### [Work task]
No pictures go into the output, which should consist only of the lines from the first line of the data through the line with "ни Лорак появилась на", copied exactly.

◇ ◇ ◇ ◇ ◇ ◇ ◇

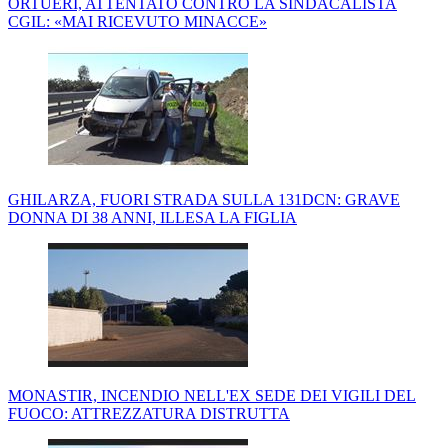
ORTUERI, ATTENTATO CONTRO LA SINDACALISTA
CGIL: «MAI RICEVUTO MINACCE»
GHILARZA, FUORI STRADA SULLA 131DCN: GRAVE
DONNA DI 38 ANNI, ILLESA LA FIGLIA
MONASTIR, INCENDIO NELL'EX SEDE DEI VIGILI DEL
FUOCO: ATTREZZATURA DISTRUTTA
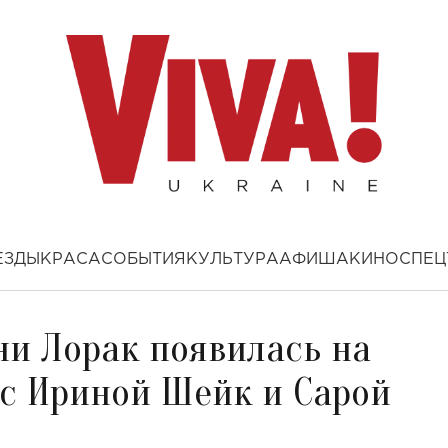
ЕЗДЫ
КРАСА
СОБЫТИЯ
КУЛЬТУРА
АФИША
КИНО
СПЕЦ
ни Лорак появилась на
с Ириной Шейк и Сарой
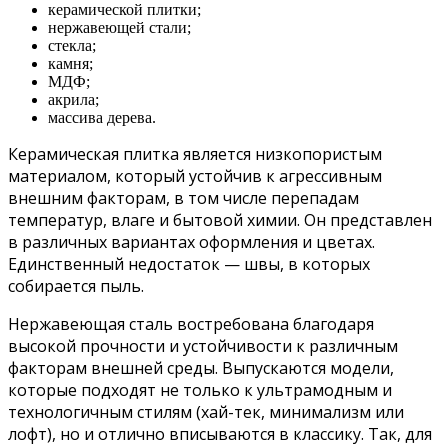
керамической плитки;
нержавеющей стали;
стекла;
камня;
МДФ;
акрила;
массива дерева.
Керамическая плитка является низкопористым
материалом, который устойчив к агрессивным
внешним факторам, в том числе перепадам
температур, влаге и бытовой химии. Он представлен
в различных вариантах оформления и цветах.
Единственный недостаток — швы, в которых
собирается пыль.
Нержавеющая сталь востребована благодаря
высокой прочности и устойчивости к различным
факторам внешней среды. Выпускаются модели,
которые подходят не только к ультрамодным и
технологичным стилям (хай-тек, минимализм или
лофт), но и отлично вписываются в классику. Так, для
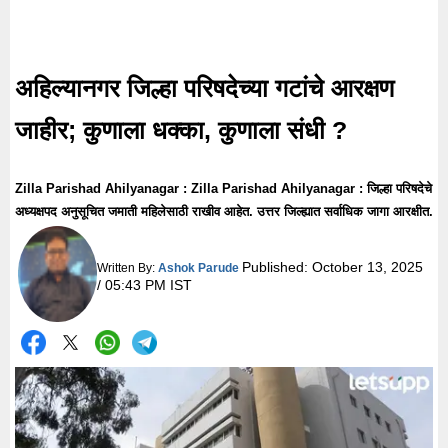
अहिल्यानगर जिल्हा परिषदेच्या गटांचे आरक्षण
जाहीर; कुणाला धक्का, कुणाला संधी ?
Zilla Parishad Ahilyanagar : Zilla Parishad Ahilyanagar : जिल्हा परिषदेचे
अध्यक्षपद अनुसूचित जमाती महिलेसाठी राखीव आहेत. उत्तर जिल्ह्यात सर्वाधिक जागा आरक्षीत.
Published:
October 13, 2025
Written By:
Ashok Parude
/ 05:43 PM IST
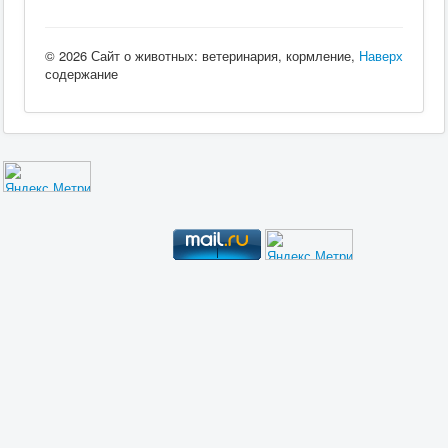
© 2026 Сайт о животных: ветеринария, кормление,
Наверх
содержание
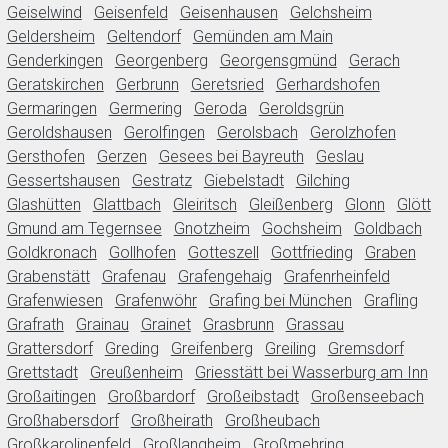
Geiselwind
Geisenfeld
Geisenhausen
Gelchsheim
Geldersheim
Geltendorf
Gemünden am Main
Genderkingen
Georgenberg
Georgensgmünd
Gerach
Geratskirchen
Gerbrunn
Geretsried
Gerhardshofen
Germaringen
Germering
Geroda
Geroldsgrün
Geroldshausen
Gerolfingen
Gerolsbach
Gerolzhofen
Gersthofen
Gerzen
Gesees bei Bayreuth
Geslau
Gessertshausen
Gestratz
Giebelstadt
Gilching
Glashütten
Glattbach
Gleiritsch
Gleißenberg
Glonn
Glött
Gmund am Tegernsee
Gnotzheim
Gochsheim
Goldbach
Goldkronach
Gollhofen
Gotteszell
Gottfrieding
Graben
Grabenstätt
Grafenau
Grafengehaig
Grafenrheinfeld
Grafenwiesen
Grafenwöhr
Grafing bei München
Grafling
Grafrath
Grainau
Grainet
Grasbrunn
Grassau
Grattersdorf
Greding
Greifenberg
Greiling
Gremsdorf
Grettstadt
Greußenheim
Griesstätt bei Wasserburg am Inn
Großaitingen
Großbardorf
Großeibstadt
Großenseebach
Großhabersdorf
Großheirath
Großheubach
Großkarolinenfeld
Großlangheim
Großmehring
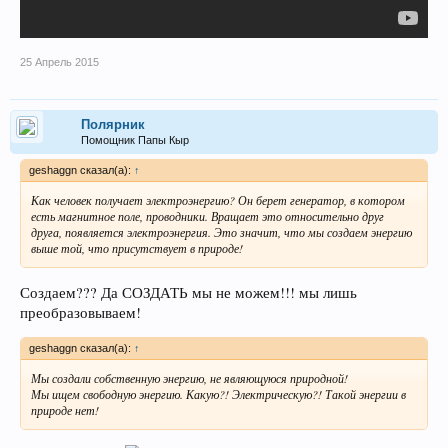
25 Апрель 2015
Полярник
Помощник Папы Кыр
geshaggn сказал(а):
↑
Как человек получает электроэнергию? Он берет генератор, в котором
есть магнитное поле, проводники. Вращает это относительно друг
друга, появляется электроэнергия. Это значит, что мы создаем энергию
выше той, что присутствует в природе!
Создаем??? Да СОЗДАТЬ мы не можем!!! мы лишь
преобразовываем!
geshaggn сказал(а):
↑
Мы создали собственную энергию, не являющуюся природной!
Мы ищем свободную энергию. Какую?! Электрическую?! Такой энергии в
природе нет!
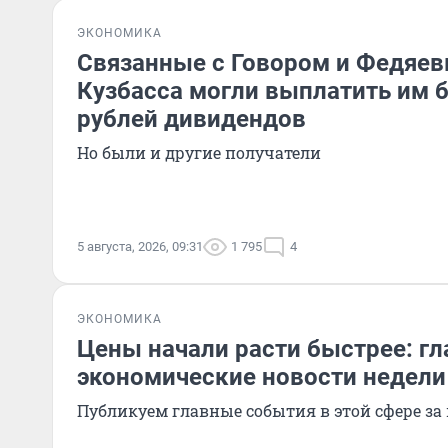
ЭКОНОМИКА
Связанные с Говором и Федяе
Кузбасса могли выплатить им 
рублей дивидендов
Но были и другие получатели
5 августа, 2026, 09:31
1 795
4
ЭКОНОМИКА
Цены начали расти быстрее: г
экономические новости недели
Публикуем главные события в этой сфере за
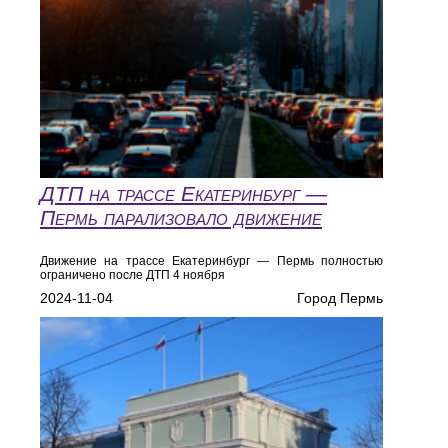
ДТП на трассе Екатеринбург —
Пермь парализовало движение
Движение на трассе Екатеринбург — Пермь полностью
ограничено после ДТП 4 ноября
2024-11-04
Город Пермь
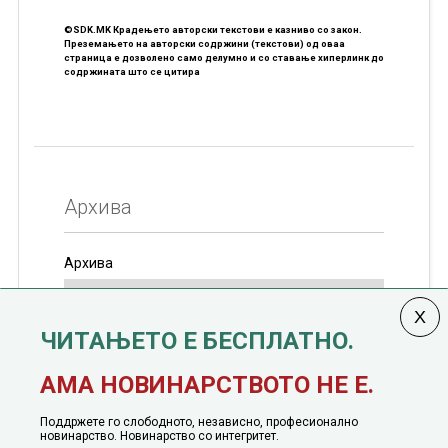
©SDK.MK Крадењето авторски текстови е казниво со закон.
Преземањето на авторски содржини (текстови) од оваа
страница е дозволено само делумно и со ставање хиперлинк до
содржината што се цитира
Архива
Архива
ЧИТАЊЕТО Е БЕСПЛАТНО.
Колумната
САКАМ ДА КАЖАМ
излегува од 12
АМА НОВИНАРСТВОТО НЕ Е.
јануари, 1991 година
Поддржете го слободното, независно, професионално
новинарство. Новинарство со интегритет.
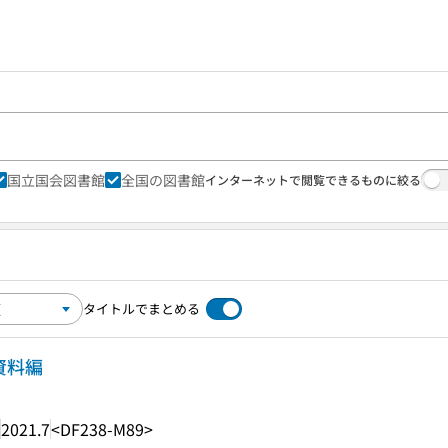
国立国会図書館
全国の図書館
インターネットで閲覧できるものに絞る
タイトルでまとめる
資料編
2021.7
<DF238-M89>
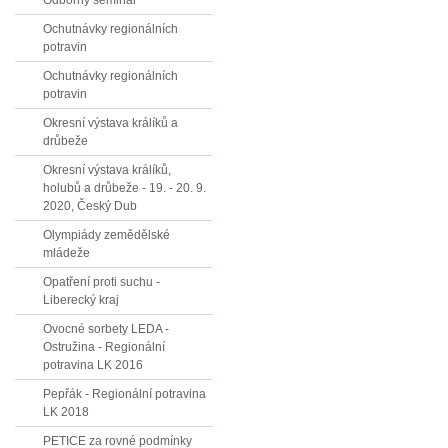
Odborný seminář
Ochutnávky regionálních
potravin
Ochutnávky regionálních
potravin
Okresní výstava králíků a
drůbeže
Okresní výstava králíků,
holubů a drůbeže - 19. - 20. 9.
2020, Český Dub
Olympiády zemědělské
mládeže
Opatření proti suchu -
Liberecký kraj
Ovocné sorbety LEDA -
Ostružina - Regionální
potravina LK 2016
Pepřák - Regionální potravina
LK 2018
PETICE za rovné podmínky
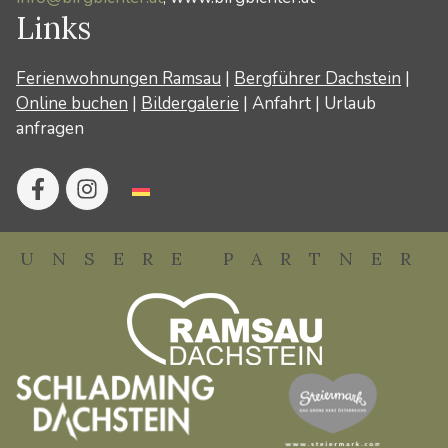
Links
Ferienwohnungen Ramsau
|
Bergführer Dachstein
|
Online buchen
|
Bildergalerie
|
Anfahrt
|
Urlaub
anfragen
UNSERE PARTNER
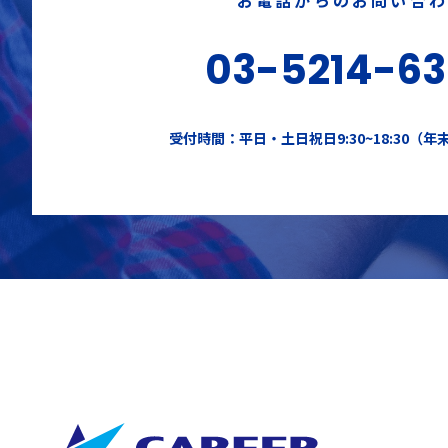
03-5214-6
受付時間：平日・土日祝日9:30~18:30（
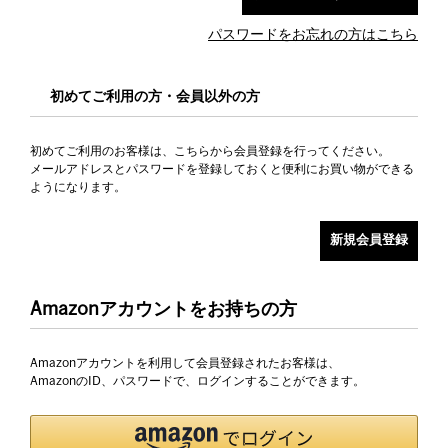
パスワードをお忘れの方はこちら
初めてご利用の方・会員以外の方
初めてご利用のお客様は、こちらから会員登録を行ってください。
メールアドレスとパスワードを登録しておくと便利にお買い物ができる
ようになります。
Amazonアカウントをお持ちの方
Amazonアカウントを利用して会員登録されたお客様は、
AmazonのID、パスワードで、ログインすることができます。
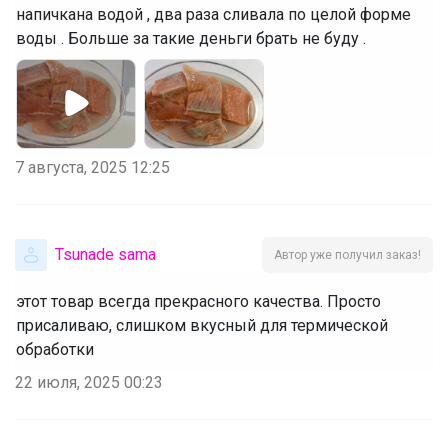
напичкана водой , два раза сливала по целой форме
воды . Больше за такие деньги брать не буду .
7 августа, 2025 12:25
Tsunade sama
Автор уже получил заказ!
этот товар всегда прекрасного качества. Просто
присаливаю, слишком вкусный для термической
обработки
22 июля, 2025 00:23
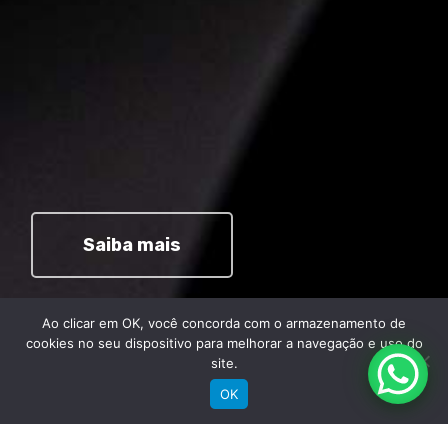
Saiba mais
Ao clicar em OK, você concorda com o armazenamento de
cookies no seu dispositivo para melhorar a navegação e uso do
site.
OK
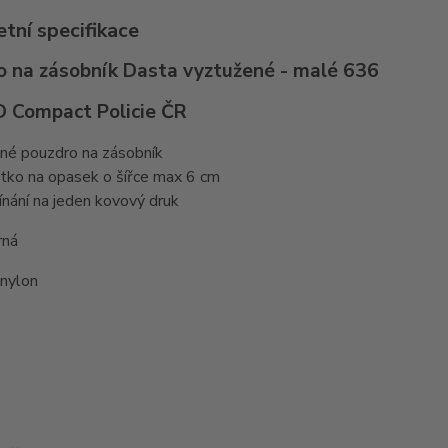
tní specifikace
o na zásobník Dasta vyztužené - malé 636
D Compact Policie ČR
né pouzdro na zásobník
tko na opasek o šířce max 6 cm
ínání na jeden kovový druk
rná
 nylon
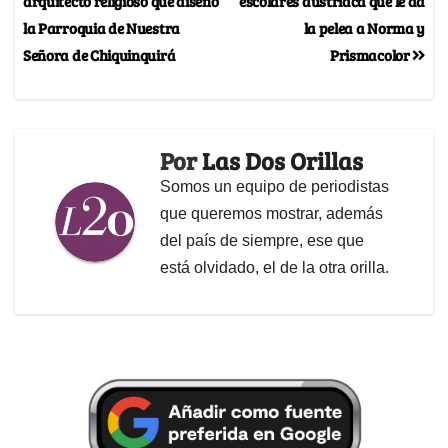
arquitecto religioso que diseñó
escolares austriaca que le da
la Parroquia de Nuestra
la pelea a Norma y
Señora de Chiquinquirá
Prismacolor
Por
Las Dos Orillas
Somos un equipo de periodistas
que queremos mostrar, además
del país de siempre, ese que
está olvidado, el de la otra orilla.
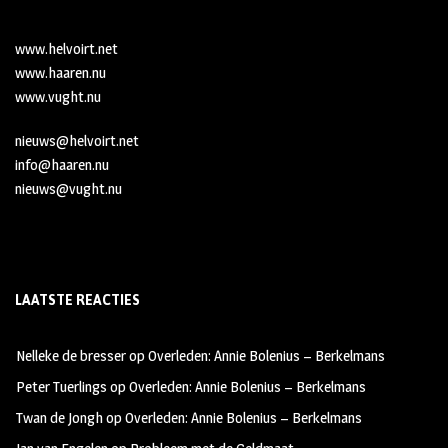
www.helvoirt.net
www.haaren.nu
www.vught.nu
nieuws@helvoirt.net
info@haaren.nu
nieuws@vught.nu
LAATSTE REACTIES
Nelleke de bresser
op
Overleden: Annie Bolenius – Berkelmans
Peter Tuerlings
op
Overleden: Annie Bolenius – Berkelmans
Twan de Jongh
op
Overleden: Annie Bolenius – Berkelmans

◇ ◇ ◇ ◇ ◇ ◇ ◇

### [Response]
ORTUERI, ATTENTATO CONTRO LA SINDACALISTA
CGIL: «MAI RICEVUTO MINACCE»
GHILARZA, FUORI STRADA SULLA 131DCN: GRAVE
DONNA DI 38 ANNI, ILLESA LA FIGLIA
MONASTIR, INCENDIO NELL'EX SEDE DEI VIGILI DEL
FUOCO: ATTREZZATURA DISTRUTTA
ЕЗДЫ
КРАСА
СОБЫТИЯ
КУЛЬТУРА
АФИША
КИНО
СПЕЦ
ни Лорак появилась на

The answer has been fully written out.